• **Passage given**:
╔══

News organization falsely said new regulation imposed ‘criminal justice standards’

The Department of Education imposed new rules on campus sexual misconduct proceedings in August, concluding a regulatory process going back three years.

Santa Clara County – home to Stanford University, the University of California-Santa Cruz and more than dozen other colleges – wants to know how its K-12 and postsecondary schools responded to the new regulation, which is legally binding.

Not because the Board of Supervisors wants colleges to comply. No, the elected officials want to shame colleges for complying.

The Daily Post in Palo Alto reports that the board approved up to $1 million to “audit” all colleges and schools in the county for how they changed their Title IX policies in response to the regulation. Colleges can lose their federal funding if they don’t comply with the regulation, which requires more due process for accused students among many other changes.

╚══

Recorded data
╔══

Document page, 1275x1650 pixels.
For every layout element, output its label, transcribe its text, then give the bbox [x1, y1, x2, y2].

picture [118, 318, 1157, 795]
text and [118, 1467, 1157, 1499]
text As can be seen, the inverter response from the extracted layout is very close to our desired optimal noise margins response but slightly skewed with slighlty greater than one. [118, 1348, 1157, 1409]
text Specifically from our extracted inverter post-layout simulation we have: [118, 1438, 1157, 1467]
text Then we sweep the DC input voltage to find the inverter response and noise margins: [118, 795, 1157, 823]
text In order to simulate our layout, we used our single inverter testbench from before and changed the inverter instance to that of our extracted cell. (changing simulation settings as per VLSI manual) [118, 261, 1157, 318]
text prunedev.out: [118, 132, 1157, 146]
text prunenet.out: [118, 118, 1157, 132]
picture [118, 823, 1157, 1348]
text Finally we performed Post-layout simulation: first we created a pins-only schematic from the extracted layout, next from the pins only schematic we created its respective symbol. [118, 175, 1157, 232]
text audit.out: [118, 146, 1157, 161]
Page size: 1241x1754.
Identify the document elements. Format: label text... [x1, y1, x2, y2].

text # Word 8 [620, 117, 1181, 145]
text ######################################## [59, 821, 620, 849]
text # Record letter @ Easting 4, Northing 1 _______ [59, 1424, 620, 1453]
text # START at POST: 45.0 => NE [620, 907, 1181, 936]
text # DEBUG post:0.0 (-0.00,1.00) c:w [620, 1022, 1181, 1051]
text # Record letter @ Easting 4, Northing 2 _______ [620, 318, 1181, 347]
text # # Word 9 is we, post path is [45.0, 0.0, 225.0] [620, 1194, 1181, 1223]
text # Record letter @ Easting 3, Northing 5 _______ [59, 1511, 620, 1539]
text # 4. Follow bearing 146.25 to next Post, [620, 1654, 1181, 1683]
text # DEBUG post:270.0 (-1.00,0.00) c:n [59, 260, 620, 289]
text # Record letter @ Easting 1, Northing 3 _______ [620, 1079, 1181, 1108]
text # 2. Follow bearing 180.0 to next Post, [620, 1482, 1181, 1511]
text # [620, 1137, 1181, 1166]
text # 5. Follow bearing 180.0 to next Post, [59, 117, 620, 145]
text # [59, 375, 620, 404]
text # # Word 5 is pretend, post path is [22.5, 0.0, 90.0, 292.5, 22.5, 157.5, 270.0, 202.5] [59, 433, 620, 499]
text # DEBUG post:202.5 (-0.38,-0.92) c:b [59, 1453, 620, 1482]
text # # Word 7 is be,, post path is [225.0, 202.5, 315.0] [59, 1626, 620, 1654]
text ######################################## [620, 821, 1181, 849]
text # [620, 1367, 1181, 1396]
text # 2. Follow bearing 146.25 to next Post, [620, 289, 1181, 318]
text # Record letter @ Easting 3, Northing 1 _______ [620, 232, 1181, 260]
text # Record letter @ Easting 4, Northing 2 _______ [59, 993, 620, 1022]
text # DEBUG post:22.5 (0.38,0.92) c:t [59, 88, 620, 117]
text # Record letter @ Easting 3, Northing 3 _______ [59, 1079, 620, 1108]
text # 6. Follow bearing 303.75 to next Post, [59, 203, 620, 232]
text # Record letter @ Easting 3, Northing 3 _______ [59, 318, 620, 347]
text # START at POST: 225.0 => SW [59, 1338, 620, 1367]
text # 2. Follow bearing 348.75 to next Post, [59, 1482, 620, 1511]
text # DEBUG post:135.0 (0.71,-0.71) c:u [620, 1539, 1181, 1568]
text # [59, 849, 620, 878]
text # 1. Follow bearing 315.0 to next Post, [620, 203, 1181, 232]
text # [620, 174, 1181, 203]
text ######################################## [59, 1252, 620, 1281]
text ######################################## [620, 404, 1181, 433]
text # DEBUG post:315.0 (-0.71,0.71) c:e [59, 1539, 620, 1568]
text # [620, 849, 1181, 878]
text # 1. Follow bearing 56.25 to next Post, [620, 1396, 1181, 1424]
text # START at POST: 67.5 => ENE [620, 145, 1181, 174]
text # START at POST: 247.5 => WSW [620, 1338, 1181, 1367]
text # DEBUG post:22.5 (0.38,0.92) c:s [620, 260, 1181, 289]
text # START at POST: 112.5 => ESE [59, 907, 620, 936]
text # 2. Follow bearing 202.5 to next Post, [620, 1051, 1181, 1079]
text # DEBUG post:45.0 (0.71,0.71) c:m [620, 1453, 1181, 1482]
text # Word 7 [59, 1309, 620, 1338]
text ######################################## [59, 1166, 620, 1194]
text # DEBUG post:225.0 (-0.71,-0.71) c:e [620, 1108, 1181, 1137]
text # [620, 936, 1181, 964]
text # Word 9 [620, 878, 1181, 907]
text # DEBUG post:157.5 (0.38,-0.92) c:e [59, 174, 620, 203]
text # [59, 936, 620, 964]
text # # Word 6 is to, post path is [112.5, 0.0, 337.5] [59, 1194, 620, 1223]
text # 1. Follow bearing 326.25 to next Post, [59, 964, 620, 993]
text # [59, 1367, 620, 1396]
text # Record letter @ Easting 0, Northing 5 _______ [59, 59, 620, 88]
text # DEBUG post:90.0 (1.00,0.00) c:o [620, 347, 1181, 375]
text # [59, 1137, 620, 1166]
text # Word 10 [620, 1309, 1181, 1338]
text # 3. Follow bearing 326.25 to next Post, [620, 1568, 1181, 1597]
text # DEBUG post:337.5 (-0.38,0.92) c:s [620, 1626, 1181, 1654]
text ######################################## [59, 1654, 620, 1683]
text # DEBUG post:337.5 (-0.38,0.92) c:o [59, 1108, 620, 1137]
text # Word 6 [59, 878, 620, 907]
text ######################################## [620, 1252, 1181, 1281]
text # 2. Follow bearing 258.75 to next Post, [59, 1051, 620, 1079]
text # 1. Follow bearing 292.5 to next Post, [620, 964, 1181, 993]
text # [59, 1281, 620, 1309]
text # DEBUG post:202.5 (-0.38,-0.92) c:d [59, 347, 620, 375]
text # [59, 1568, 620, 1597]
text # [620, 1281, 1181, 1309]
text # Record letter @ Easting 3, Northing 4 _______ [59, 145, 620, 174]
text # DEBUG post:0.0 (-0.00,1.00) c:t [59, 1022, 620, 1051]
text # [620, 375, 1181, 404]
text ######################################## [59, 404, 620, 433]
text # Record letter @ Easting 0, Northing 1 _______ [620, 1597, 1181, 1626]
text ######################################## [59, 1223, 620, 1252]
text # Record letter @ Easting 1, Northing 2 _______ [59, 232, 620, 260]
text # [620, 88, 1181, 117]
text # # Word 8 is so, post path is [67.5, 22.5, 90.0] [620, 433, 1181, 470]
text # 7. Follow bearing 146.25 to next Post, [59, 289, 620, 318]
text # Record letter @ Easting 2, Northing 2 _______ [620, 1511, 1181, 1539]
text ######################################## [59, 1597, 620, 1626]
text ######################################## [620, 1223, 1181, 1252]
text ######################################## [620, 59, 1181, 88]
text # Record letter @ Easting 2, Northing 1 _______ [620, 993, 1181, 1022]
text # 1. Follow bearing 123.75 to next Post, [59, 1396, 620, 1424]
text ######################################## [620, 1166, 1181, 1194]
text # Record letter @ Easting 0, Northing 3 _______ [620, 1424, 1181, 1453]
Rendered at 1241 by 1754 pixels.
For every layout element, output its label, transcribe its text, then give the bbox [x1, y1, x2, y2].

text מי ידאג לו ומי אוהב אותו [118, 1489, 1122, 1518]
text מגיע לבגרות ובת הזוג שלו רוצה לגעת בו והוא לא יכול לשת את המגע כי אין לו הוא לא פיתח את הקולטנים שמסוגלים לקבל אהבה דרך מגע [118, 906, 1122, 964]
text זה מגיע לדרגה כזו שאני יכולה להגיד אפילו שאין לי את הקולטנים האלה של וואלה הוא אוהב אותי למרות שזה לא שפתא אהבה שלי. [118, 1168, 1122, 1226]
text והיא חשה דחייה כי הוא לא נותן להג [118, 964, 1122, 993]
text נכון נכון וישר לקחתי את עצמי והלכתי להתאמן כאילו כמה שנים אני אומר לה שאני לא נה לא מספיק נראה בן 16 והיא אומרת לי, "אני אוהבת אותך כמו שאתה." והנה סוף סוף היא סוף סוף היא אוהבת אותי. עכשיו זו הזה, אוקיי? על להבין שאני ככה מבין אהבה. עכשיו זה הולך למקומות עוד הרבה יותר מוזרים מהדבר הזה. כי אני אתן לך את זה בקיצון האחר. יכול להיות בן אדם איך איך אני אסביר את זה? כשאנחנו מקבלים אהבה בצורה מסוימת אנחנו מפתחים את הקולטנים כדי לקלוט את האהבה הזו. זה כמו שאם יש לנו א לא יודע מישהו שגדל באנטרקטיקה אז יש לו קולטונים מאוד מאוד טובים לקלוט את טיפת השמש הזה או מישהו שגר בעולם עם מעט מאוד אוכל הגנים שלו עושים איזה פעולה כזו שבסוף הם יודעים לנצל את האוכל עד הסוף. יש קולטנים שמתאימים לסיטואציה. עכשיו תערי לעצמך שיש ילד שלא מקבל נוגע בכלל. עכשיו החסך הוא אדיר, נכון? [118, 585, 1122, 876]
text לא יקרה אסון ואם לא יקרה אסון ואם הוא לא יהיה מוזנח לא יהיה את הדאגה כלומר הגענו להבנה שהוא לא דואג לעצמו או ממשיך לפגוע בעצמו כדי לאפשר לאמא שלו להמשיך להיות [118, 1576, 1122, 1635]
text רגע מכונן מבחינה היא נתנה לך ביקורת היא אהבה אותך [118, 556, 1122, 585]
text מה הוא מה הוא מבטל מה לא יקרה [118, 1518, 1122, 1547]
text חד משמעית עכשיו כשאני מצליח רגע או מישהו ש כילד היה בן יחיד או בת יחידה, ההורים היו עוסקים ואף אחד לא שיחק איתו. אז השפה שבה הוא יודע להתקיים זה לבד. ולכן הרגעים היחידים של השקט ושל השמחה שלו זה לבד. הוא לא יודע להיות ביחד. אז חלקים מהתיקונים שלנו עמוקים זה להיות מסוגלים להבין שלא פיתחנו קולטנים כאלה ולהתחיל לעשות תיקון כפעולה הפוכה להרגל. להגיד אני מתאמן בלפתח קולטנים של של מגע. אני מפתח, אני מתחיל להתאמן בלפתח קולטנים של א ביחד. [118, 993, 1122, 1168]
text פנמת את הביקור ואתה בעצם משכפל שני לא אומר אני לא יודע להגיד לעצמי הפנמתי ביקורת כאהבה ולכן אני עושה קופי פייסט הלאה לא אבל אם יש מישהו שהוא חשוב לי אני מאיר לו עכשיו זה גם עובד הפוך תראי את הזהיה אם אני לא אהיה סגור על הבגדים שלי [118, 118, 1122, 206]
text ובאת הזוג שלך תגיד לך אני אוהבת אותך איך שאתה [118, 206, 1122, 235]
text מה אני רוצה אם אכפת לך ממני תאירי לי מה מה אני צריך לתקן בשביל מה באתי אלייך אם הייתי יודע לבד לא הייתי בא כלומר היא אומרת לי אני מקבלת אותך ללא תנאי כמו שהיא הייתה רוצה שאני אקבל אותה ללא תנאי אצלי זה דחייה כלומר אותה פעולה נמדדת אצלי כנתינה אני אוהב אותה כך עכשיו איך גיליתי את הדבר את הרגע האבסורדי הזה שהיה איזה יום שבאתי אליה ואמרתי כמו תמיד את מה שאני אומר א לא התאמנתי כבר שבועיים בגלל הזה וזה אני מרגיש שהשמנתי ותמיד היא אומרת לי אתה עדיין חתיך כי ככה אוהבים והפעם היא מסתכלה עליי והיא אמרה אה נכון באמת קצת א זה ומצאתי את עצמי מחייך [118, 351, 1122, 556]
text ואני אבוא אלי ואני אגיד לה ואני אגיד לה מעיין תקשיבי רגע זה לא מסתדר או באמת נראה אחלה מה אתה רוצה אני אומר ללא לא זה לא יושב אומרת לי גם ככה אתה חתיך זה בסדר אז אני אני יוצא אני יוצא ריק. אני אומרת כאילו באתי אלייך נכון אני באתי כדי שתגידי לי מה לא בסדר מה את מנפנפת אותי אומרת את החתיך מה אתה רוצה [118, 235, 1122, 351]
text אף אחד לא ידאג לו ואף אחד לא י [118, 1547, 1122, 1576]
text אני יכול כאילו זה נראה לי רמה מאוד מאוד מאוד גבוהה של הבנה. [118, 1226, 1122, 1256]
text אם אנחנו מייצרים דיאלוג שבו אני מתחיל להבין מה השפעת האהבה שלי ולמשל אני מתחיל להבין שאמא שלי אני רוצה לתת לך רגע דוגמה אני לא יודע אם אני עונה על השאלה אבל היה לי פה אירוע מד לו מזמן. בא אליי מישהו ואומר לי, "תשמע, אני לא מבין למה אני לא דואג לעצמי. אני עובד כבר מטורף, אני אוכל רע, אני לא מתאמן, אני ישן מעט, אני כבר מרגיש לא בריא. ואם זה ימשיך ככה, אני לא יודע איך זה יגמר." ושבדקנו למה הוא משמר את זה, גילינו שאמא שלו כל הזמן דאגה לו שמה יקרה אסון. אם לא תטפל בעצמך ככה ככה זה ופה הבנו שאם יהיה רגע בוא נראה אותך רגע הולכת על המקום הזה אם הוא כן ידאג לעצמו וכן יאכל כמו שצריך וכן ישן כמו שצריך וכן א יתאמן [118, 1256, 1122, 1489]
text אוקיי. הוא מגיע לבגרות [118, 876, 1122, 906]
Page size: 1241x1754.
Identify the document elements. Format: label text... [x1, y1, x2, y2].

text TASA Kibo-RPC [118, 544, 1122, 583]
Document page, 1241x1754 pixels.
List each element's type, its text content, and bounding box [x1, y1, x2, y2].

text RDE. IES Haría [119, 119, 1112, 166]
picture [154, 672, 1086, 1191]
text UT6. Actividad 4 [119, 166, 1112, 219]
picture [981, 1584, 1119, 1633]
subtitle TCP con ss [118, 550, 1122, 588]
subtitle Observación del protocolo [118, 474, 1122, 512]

╚══

• **Exercise requirements**:
#1 Quote the Title IX article from "The Daily Post" to "many other changes.".
#2 Answer these questions using the Title IX article:
(a) In what month did the Department of Education impose the new rules?
(b) How much money did the Board of Supervisors approve for the audit?
(c) Which newspaper reported the board's decision?
#3 Carry on the Title IX article beyond its last sentence.
These rows were taken from a separate source.

• **The results**:
#1
The Daily Post in Palo Alto reports that the board approved up to $1 million to “audit” all colleges and schools in the county for how they changed their Title IX policies in response to the regulation. Colleges can lose their federal funding if they don’t comply with the regulation, which requires more due process for accused students among many other changes.

#2
(a) August
(b) Up to $1 million
(c) The Daily Post in Palo Alto

#3
Supervisor Dave Cortese proposed $500,000 for the audit, but Supervisor Joe Simitian proposed doubling it, which their colleagues unanimously approved:

“The Trump administration gutted protections in Title IX and increased the likelihood that sexual assaults and harassment will occur, and watered down the responses that administrators at schools and universities should take,” said Cortese, who is running in the November election for the state Senate against former Santa Clara County Counsel Ann Ravel. “This review is needed now more than ever.”

MORE: Judge recalled for following sentencing guidelines in Stanford rape case

While the article doesn’t say how the board justified a program that could endanger federal funding for “countywide schools,” it notes the effort was led by Stanford Law Prof. Michele Dauber, perhaps the leading opponent of due process for accused students in America.

She led the successful recall campaign against a local judge, Aaron Persky, for following sentencing guidelines in his six-month sentence for convicted Stanford rapist Brock Turner. Even Turner’s victim opposed jail time for him.

“Students are returning to campus now, and when they do, the epidemic of sexual violence will return with them,” Dauber told the conference call that served as the board meeting. The audit is “urgent.”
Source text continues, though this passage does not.